Board of Commissioners of Excise v. Classon

Gould, Justice.

That the action for a penalty is a civil action, is very fully reasoned, and very clearly shown (as well as directly decided), in the case of Atcheson agt. Sveritt (Cowper, 382).

Its common law form was not on the case ex delicto, but debt on statute; stating that the defendant “ owes to, and detains from the plaintiff,” $100 or whatever sum. And, in the subsequent part of the pleading, that defendant is indebted to plaintiffs by force of the statute.” (2 Chitty’s Pl. 384, 501.)

It was never classed among actions ex delicto; but always among those ex contractu ; on the ground that from an indebtedness the law implies a promise to pay. And at common law there was no other form of action for such a case.

The Code, in abolishing farms, has not abolished principles ; and this action is still for a fixed sum of money, which, by force of the statute, the defendant is bound to pay to plaintiffs. And the action is for the recovery of money only, and for a specified sum—a sum certain—one penalty of $50 in each count; the two amounting to $100, as much, and as precisely as if two notes (of $50 each) were sued on.

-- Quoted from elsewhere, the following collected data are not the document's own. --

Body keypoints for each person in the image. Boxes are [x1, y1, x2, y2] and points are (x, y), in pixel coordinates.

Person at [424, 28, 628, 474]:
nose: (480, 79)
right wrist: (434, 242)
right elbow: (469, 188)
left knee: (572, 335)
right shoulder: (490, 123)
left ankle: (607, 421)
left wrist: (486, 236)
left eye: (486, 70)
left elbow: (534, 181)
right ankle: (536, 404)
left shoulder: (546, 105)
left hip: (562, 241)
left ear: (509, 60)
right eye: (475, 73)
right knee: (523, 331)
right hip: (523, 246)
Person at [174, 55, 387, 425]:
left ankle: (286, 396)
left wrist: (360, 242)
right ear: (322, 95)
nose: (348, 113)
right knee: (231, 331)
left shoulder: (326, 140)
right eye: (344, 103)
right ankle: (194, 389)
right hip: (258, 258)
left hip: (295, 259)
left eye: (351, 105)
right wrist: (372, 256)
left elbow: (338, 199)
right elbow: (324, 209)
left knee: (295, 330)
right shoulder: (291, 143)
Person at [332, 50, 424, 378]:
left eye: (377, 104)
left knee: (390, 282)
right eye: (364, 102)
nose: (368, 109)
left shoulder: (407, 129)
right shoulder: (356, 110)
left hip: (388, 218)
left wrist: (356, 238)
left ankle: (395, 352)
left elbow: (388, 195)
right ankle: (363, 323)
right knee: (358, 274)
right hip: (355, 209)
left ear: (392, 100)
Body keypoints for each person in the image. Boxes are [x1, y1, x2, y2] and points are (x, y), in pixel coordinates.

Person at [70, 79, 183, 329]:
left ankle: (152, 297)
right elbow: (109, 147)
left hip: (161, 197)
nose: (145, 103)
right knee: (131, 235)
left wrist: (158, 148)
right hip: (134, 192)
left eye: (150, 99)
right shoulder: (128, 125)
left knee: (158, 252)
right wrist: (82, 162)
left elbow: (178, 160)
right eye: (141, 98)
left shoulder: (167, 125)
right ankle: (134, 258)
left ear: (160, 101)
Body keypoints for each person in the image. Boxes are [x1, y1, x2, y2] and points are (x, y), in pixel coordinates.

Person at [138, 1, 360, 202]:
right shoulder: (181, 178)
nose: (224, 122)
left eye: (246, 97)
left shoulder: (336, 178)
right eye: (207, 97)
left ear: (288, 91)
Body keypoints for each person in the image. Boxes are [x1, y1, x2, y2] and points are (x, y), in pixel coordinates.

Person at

What should the summons state ? that plaintiffs will apply to the court for the relief demanded in the complaint, when that relief is a judgment for just so much money so due. In common sense, the summons and complaint before me answer all the purposes of a summons and complaint; they contain all the information the defendant can need to apprise him of the precise cause of action, and all the facts a clerk of the court could require, to enter the judgment (in case of default), for the exact amount; and there is no reason in the cases, or out of them, why the court should be troubled with the mere farce of a special application for relief.

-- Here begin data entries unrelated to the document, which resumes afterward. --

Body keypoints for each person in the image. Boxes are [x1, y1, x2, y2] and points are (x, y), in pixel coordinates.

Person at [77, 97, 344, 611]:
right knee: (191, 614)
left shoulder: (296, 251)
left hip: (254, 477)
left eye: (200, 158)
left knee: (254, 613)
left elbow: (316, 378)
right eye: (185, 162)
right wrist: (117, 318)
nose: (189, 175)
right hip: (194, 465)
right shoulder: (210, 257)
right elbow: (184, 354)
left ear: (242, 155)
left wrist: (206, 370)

*197Besides, I see not how the case fails to come completely within § 176 of the Code; since, if there be, in the summons or complaint, error or defect (as claimed by the defence), it cannot affect “ the substantial rights ” of the defendants, and the court must, in every stage of the action, disregard such error or defect.

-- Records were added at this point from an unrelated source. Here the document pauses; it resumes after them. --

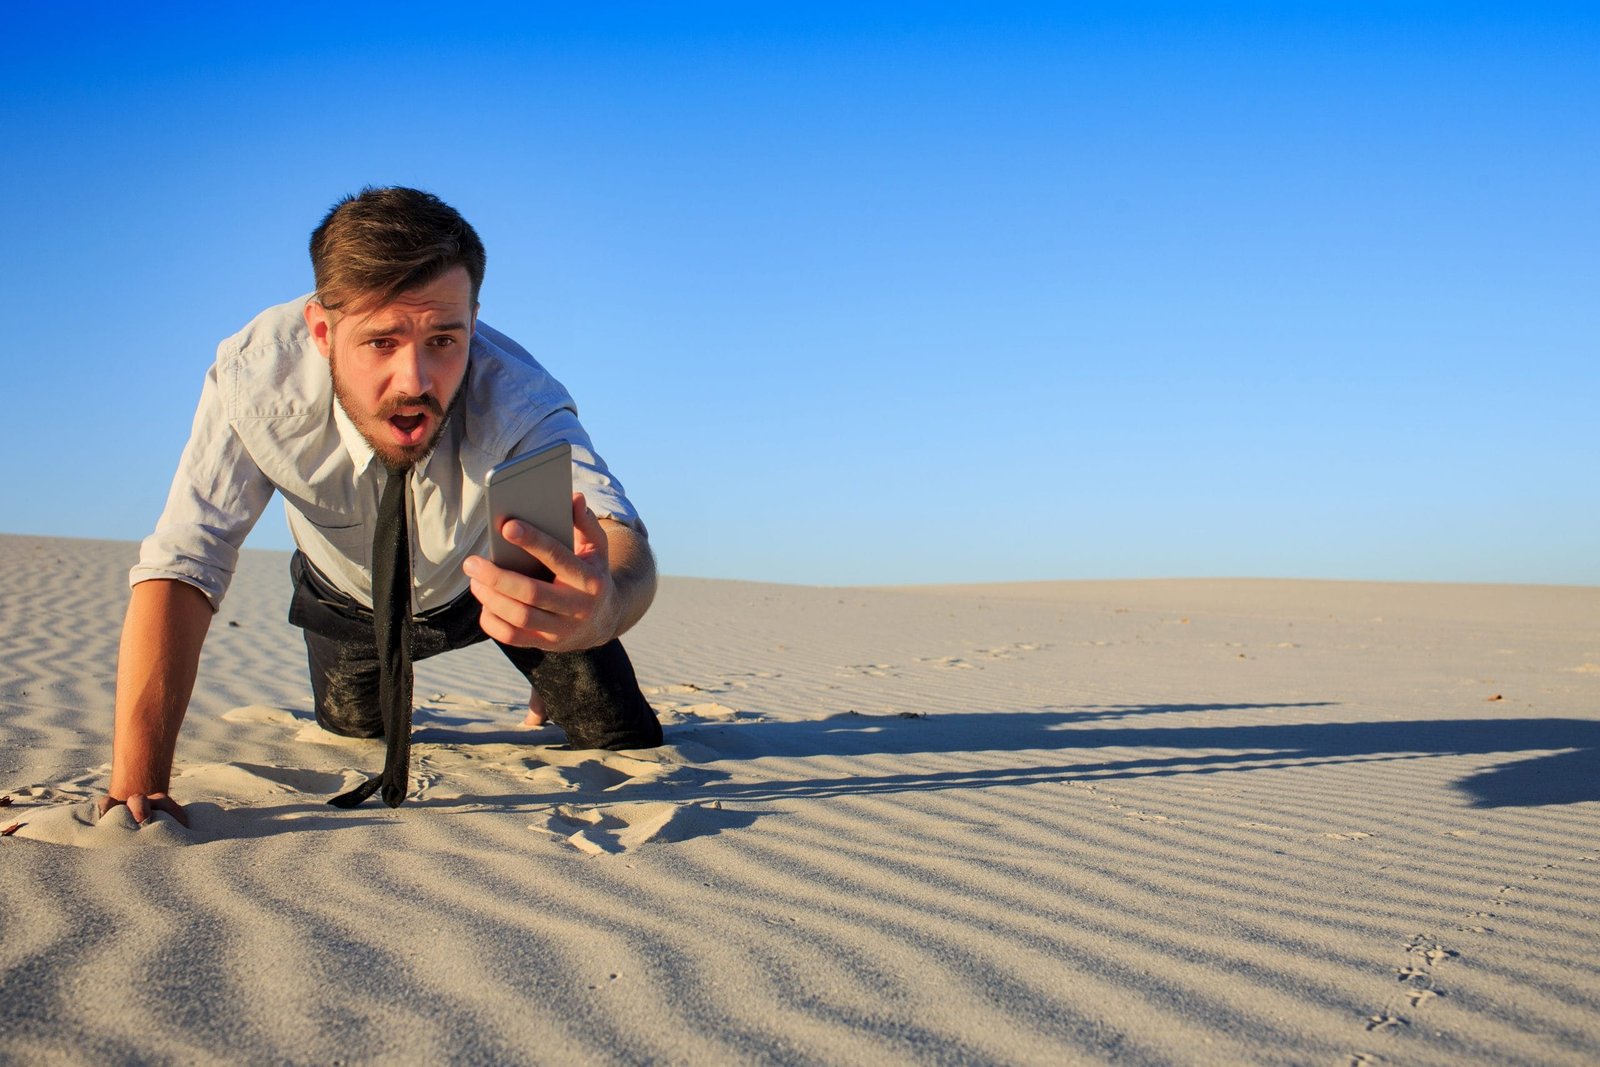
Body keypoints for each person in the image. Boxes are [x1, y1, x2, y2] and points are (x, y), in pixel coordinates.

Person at [98, 186, 662, 825]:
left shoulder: (518, 396)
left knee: (625, 738)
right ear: (322, 331)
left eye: (444, 340)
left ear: (473, 320)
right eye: (382, 342)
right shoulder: (256, 381)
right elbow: (186, 559)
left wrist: (600, 609)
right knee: (353, 730)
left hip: (492, 590)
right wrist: (138, 786)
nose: (415, 381)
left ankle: (547, 671)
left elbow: (621, 535)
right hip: (347, 597)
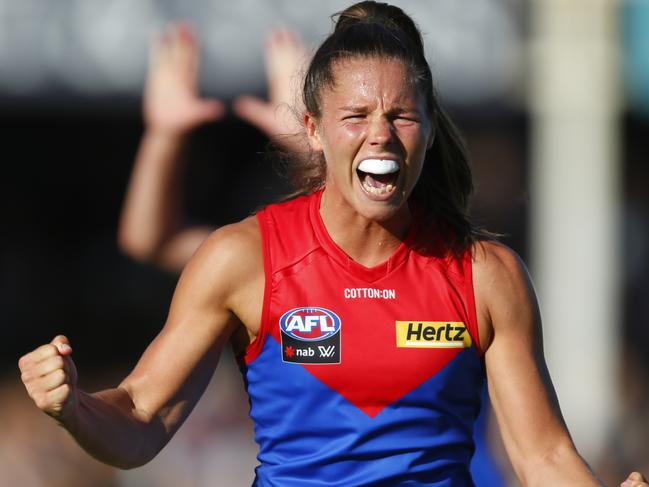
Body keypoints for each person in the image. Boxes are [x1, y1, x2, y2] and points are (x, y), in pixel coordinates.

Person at [17, 2, 648, 486]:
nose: (382, 136)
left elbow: (542, 455)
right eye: (356, 117)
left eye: (402, 116)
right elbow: (140, 418)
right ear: (313, 130)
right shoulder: (244, 258)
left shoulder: (486, 273)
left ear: (429, 127)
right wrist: (74, 406)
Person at [118, 22, 307, 271]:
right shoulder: (281, 263)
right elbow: (150, 242)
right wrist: (163, 137)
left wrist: (309, 145)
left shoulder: (370, 249)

Further, the decisions in 5 Abbott, 384, and 6 Abbott, 343, are precisely in point, and I am disposed to acquiesce in them.

The motion to set aside the complaint must be denied, with $10 costs of motion.

At General Term, Albany, March, 1859.

Present, Harris, Gould and Hogebooji, Justices.

After argument on the appeal from the order above made at special term, said order was unanimously affirmed; and the court directed the opinion given at special term to be published as the opinion of the court.